In the RT analyses the main effect of “Task version” was not significant. The main effects of “Block” (F(2, 240) = 4.63, MSE = 921.93, p = .011) and “Flanker type” (F(1, 120) = 1482.84, MSE = 1667.65, p < .0001) were significant. Crucially, the main effect of “Group of participants” was significant (F(1, 120) = 11.86, MSE = 16976.12, p < .001), with bilinguals producing faster RTs than monolinguals [cross-reference to a table].

The main effects reported above need to be qualified by the multiple interactions observed in this experiment. The interaction between “Flanker type” and “Task version” (F(1, 120) = 49.60, MSE = 1667.65, p < .0001) was significant, revealing that, although the conflict effect was present in both conditions (all ps < .01), it was larger in the 75% congruent version. Also, the magnitude of the conflict effect varied across experimental blocks (“Block” and “Flanker type” (F(2, 240) = 9.20, MSE = 320.76, p = .0001).

Let’s now turn to the most interesting interactions involving the factor “Group of participants”. First, the differences between monolinguals and bilinguals in overall RTs tended to be smaller in Block 2 and 3 than in Block 1 (“Group of Participants” X “Block” (F(2, 240) = 17.6, MSE = 921.93, p = .0001). Although no other two-way interactions were observed involving the variable “Group of Participants”, an informative three-way interaction between “Block”, “Flanker type” and “Group of Participants” was significant (F(2, 240) = 4.66, MSE = 320.76, p < .01). A closer look at this interaction revealed that, bilinguals tended to suffer a smaller conflict effect than monolinguals but only in the Block 1. In fact, this reduction in the conflict effect was present mostly in the 75% congruent task version. To get a better understanding of this pattern and given that the four-way interaction between “Block”, “Flanker type”, “Task version” and “Group of Participants” approached significant values (F(2, 240) = 2.38, MSE = 320.76, p < .095), we conducted separate analyses for the two task versions. (etc.)

That’s a lot of F-, MSE- and p-values, and I found it difficult to see the forest for the trees – and there’s a lot more p-values elsewhere in the paper, too. Of the plethora of inferential statistics in the paragraphs above, only some have any direct bearing on the researchers’ stated hypothesis, viz. the main effect of “Group of participants”, the unreported interaction between “Group and of participants” and “Type of flanker”, and perhaps the same main effect and interaction split up by task version (i.e., an interaction between “Group of participants”, “Type of flanker” and “Task version”). Given the large number of tests, I consider this analysis to be more exploratory than confirmatory (which is fine), but even if the goal is to tease apart subtle effects of bilingualism vs.  monolingualism in an exploratory analysis, I don’t really see why the main effects of “Task version”, “Block”, and “Flanker type” or the interaction effects not involving “Group of participants” should be of interest.

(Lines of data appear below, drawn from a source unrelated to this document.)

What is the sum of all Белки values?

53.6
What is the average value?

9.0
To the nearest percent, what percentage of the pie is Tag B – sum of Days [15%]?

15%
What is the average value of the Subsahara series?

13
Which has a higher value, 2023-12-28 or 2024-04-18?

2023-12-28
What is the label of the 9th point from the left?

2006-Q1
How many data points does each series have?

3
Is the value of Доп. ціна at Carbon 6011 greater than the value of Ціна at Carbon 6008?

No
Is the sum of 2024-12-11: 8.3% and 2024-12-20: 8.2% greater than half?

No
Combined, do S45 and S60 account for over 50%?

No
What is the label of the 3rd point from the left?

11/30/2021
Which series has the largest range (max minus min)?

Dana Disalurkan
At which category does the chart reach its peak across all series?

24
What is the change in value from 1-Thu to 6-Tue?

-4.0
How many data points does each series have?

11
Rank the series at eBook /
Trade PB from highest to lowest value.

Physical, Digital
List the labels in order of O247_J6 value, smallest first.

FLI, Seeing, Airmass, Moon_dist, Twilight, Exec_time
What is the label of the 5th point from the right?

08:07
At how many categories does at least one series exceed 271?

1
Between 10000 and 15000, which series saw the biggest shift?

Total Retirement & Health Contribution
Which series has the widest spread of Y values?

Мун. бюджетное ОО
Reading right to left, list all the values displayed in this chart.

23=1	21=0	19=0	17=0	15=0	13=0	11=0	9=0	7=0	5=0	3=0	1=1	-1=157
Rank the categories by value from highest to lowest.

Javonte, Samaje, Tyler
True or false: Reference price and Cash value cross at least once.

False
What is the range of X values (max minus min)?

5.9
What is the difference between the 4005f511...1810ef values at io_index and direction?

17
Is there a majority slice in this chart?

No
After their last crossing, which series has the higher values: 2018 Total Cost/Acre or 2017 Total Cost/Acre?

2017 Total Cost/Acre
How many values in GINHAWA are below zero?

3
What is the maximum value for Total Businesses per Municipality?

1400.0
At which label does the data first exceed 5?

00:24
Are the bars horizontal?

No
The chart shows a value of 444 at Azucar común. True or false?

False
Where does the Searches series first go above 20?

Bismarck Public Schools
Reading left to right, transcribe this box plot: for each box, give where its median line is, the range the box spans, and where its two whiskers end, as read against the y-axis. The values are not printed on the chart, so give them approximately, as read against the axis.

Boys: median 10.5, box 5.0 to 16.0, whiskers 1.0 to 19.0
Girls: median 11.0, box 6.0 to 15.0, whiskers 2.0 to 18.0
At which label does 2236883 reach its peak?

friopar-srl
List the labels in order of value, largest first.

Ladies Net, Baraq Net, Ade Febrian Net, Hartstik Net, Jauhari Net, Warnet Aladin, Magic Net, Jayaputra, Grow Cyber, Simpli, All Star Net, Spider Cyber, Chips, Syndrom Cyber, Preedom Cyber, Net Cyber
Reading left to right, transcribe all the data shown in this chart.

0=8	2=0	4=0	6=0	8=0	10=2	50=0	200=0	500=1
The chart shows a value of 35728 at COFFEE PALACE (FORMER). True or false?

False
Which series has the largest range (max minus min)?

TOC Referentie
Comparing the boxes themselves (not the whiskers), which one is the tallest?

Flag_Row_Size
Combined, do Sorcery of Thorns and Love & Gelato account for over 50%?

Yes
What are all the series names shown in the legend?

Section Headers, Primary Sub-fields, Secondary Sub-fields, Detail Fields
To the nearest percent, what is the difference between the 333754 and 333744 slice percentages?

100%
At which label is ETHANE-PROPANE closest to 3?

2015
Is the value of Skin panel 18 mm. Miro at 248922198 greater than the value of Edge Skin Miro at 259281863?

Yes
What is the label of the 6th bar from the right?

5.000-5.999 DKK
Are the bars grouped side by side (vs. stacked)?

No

(There are other aspects of these paragraphs that could be discussed, but I’ll leave it at that.)

‘Silly’ tests

I’ve written about ‘silly’ significance tests – tests that don’t add anything but make the report harder to read – before, and for me, significance tests for uninteresting main effects and lower-order interactions fall in that category. They clutter the text, and if a text contains too many of them, I’d expect my students (who take statistics on a voluntary basis if at all) to skip straight to the discussion.

I think that research papers would be easier to read and ultimately have more impact if the analyses focused on what the authors were really interested in. Consequently, I suggest researchers think twice and consider the paper’s readability before reporting and discussing main effects and lower-order interactions if what they’re interested in is a specific interaction. And if these tests are included for the sake of transparency, I propose the following alternatives in ascending order of my preference: (a) putting the ANOVA results in a separate table and only discussing the relevant bits in the running text; (b) including more informative graphs which also show the individual data points and refraining from rubber-stamping them with F- and p-values and what not; and, obviously, (c) making your data and code available.